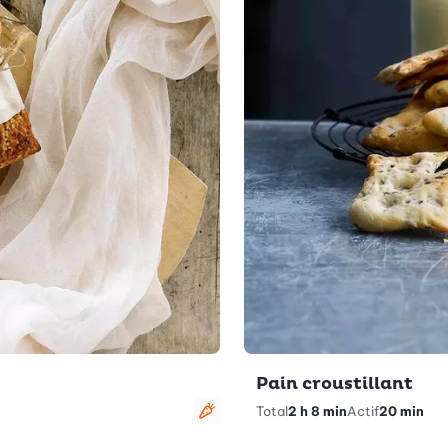
Pain croustillant
Total
2 h 8 min
Actif
20 min
Végétarien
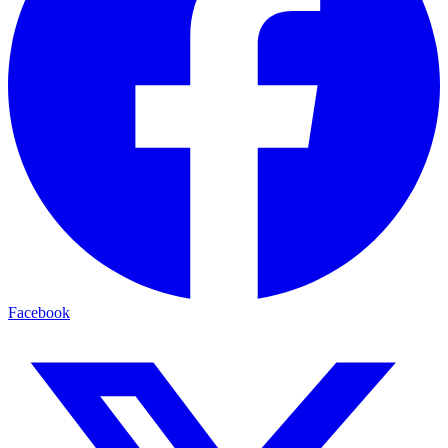
Facebook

○ ○ ○ ○

(REQUEST): Render each line of text in the records above as a Markdown table with the columns "Row" and "Line", numbering the rows and leaving out blank lines and the pictures.

(EXERCISE RESULT):
| Row | Line |
|---|---|
| 1 | Pain croustillant |
| 2 | Total |
| 3 | 2 h 8 min |
| 4 | Actif |
| 5 | 20 min |
| 6 | Végétarien |
| 7 | Facebook |